◆ DATA TO USE:
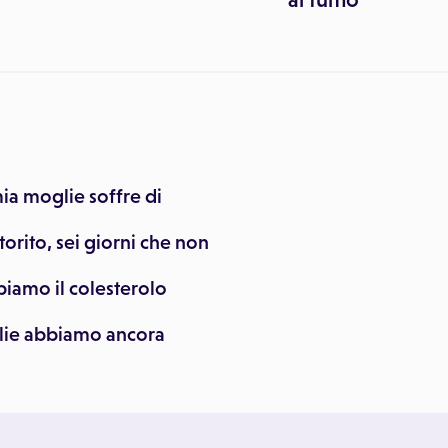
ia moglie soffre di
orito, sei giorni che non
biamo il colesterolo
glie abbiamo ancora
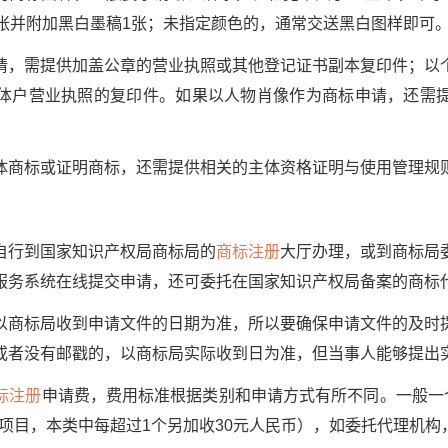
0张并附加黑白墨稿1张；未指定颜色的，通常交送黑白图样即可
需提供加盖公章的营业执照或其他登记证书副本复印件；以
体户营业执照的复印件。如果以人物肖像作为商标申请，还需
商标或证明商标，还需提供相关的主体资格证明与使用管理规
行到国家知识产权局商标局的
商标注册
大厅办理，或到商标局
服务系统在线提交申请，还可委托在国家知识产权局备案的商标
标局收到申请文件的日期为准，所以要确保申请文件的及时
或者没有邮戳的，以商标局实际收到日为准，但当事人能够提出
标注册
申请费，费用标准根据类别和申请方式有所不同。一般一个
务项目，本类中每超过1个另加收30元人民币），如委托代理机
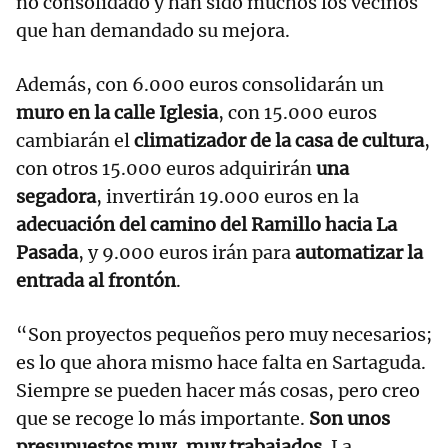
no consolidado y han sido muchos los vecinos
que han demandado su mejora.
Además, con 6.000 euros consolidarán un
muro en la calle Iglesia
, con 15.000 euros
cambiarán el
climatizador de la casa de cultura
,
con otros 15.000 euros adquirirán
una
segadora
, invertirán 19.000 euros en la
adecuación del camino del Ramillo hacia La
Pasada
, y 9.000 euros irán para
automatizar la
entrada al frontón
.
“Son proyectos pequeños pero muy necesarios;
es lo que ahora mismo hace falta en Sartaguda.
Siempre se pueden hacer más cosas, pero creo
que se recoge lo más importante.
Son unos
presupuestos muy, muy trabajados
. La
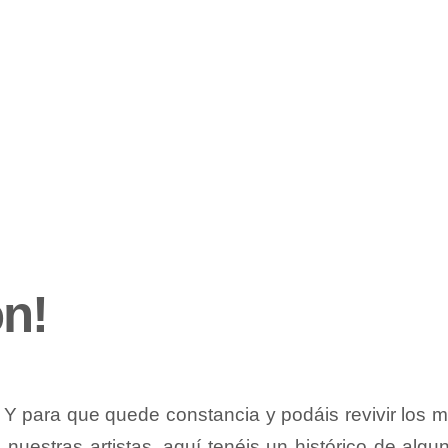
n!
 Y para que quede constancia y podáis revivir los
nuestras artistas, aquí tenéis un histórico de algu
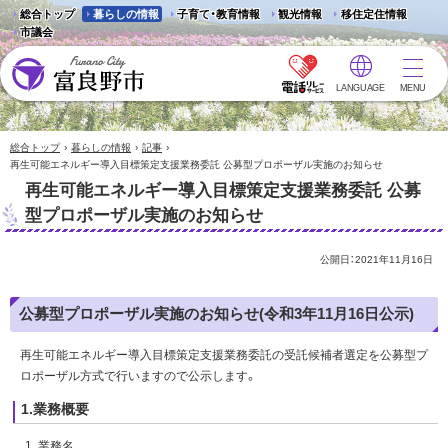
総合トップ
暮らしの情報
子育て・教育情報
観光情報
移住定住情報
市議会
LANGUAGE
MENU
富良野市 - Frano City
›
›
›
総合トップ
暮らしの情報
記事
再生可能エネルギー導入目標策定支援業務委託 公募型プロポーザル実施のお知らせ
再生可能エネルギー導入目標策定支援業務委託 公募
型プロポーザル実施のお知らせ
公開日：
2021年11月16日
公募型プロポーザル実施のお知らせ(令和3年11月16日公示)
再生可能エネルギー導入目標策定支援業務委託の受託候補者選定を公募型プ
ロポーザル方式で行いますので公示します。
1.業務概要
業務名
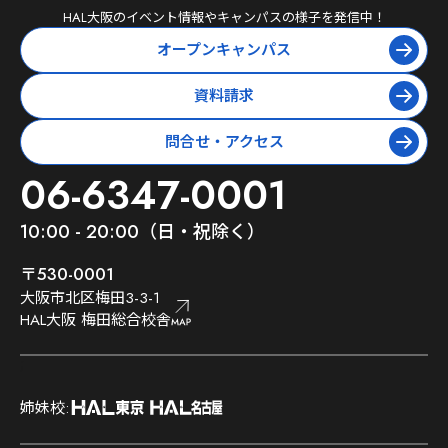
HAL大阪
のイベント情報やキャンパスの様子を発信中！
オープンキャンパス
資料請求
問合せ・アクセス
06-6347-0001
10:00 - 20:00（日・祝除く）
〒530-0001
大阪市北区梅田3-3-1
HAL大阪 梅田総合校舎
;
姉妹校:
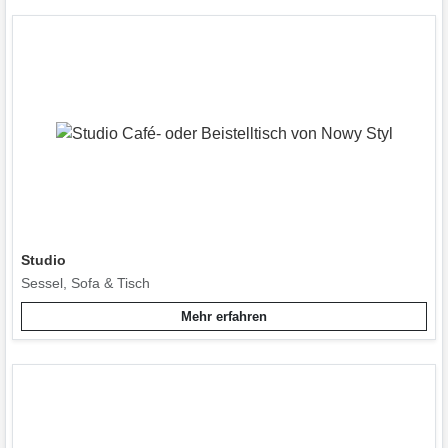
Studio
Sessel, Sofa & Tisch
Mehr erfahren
...
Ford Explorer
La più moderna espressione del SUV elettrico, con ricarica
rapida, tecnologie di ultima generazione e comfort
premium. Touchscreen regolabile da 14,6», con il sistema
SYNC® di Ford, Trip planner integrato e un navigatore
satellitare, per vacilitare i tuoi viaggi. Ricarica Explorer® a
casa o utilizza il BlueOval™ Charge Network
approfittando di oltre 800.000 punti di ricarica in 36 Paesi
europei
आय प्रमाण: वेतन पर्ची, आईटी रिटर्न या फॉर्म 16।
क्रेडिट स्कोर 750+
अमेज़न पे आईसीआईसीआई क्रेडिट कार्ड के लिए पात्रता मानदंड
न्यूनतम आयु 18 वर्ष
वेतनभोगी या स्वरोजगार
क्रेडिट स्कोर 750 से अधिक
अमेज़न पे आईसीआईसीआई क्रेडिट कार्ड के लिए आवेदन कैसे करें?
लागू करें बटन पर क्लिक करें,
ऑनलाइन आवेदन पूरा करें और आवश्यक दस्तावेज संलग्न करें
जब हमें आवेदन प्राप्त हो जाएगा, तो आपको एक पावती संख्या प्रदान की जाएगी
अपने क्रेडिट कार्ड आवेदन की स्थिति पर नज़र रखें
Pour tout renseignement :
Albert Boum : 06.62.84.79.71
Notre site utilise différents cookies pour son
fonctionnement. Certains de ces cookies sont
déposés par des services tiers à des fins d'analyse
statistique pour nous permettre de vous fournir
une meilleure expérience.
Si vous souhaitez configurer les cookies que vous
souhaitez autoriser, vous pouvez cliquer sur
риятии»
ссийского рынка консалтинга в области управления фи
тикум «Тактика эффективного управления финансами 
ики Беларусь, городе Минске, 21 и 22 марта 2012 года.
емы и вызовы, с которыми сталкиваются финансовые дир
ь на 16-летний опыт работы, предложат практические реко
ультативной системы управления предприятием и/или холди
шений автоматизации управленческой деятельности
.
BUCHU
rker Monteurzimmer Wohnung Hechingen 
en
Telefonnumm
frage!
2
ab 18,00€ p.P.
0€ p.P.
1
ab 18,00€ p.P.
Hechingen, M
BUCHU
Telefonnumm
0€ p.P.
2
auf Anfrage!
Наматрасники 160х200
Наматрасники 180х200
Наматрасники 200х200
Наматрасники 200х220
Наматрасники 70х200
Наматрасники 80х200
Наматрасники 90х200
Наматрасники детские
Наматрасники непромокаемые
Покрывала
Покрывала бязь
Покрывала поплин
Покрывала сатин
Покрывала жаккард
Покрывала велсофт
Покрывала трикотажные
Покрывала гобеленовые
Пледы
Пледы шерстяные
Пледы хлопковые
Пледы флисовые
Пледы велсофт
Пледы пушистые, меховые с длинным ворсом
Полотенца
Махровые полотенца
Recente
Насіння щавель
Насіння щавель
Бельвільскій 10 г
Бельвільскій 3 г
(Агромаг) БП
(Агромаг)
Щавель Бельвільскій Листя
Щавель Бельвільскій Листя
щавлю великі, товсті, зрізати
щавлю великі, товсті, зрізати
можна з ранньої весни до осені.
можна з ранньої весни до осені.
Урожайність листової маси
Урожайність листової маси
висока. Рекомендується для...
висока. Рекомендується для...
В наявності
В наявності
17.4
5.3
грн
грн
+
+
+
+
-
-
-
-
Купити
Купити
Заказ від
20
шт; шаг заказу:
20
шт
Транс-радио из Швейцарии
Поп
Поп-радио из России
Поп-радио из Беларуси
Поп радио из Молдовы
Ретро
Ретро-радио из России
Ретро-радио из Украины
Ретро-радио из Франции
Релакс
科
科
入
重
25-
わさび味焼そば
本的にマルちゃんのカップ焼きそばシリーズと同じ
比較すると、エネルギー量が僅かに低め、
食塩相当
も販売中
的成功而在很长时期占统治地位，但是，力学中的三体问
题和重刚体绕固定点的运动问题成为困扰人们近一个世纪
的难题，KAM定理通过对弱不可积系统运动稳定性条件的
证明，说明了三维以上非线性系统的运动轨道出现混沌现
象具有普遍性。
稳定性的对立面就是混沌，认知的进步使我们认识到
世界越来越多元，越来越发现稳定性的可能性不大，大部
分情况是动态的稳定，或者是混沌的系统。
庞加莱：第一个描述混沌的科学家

◆ TASK ITEM:
Render the lines as a Markdown table with the columns "Nr" and "Line", numbering each line and skipping blank ones. Begin at the line that contains "ia moglie soffre di" and stop after the line that contains "nuestras artistas, aquí", and leave the pictures out.

◆ ANSWER TO THIS TASK:
| Nr | Line |
|---|---|
| 1 | ia moglie soffre di |
| 2 | orito, sei giorni che non |
| 3 | biamo il colesterolo |
| 4 | glie abbiamo ancora |
| 5 | 0张并附加黑白墨稿1张；未指定颜色的，通常交送黑白图样即可 |
| 6 | 需提供加盖公章的营业执照或其他登记证书副本复印件；以 |
| 7 | 体户营业执照的复印件。如果以人物肖像作为商标申请，还需 |
| 8 | 商标或证明商标，还需提供相关的主体资格证明与使用管理规 |
| 9 | 行到国家知识产权局商标局的 |
| 10 | 商标注册 |
| 11 | 大厅办理，或到商标局 |
| 12 | 服务系统在线提交申请，还可委托在国家知识产权局备案的商标 |
| 13 | 标局收到申请文件的日期为准，所以要确保申请文件的及时 |
| 14 | 或者没有邮戳的，以商标局实际收到日为准，但当事人能够提出 |
| 15 | 标注册 |
| 16 | 申请费，费用标准根据类别和申请方式有所不同。一般一个 |
| 17 | 务项目，本类中每超过1个另加收30元人民币），如委托代理机 |
| 18 | no consolidado y han sido muchos los vecinos |
| 19 | que han demandado su mejora. |
| 20 | Además, con 6.000 euros consolidarán un |
| 21 | muro en la calle Iglesia |
| 22 | , con 15.000 euros |
| 23 | cambiarán el |
| 24 | climatizador de la casa de cultura |
| 25 | , |
| 26 | con otros 15.000 euros adquirirán |
| 27 | una |
| 28 | segadora |
| 29 | , invertirán 19.000 euros en la |
| 30 | adecuación del camino del Ramillo hacia La |
| 31 | Pasada |
| 32 | , y 9.000 euros irán para |
| 33 | automatizar la |
| 34 | entrada al frontón |
| 35 | . |
| 36 | “Son proyectos pequeños pero muy necesarios; |
| 37 | es lo que ahora mismo hace falta en Sartaguda. |
| 38 | Siempre se pueden hacer más cosas, pero creo |
| 39 | que se recoge lo más importante. |
| 40 | Son unos |
| 41 | presupuestos muy, muy trabajados |
| 42 | . La |
| 43 | n! |
| 44 |  Y para que quede constancia y podáis revivir los |
| 45 | nuestras artistas, aquí tenéis un histórico de algu |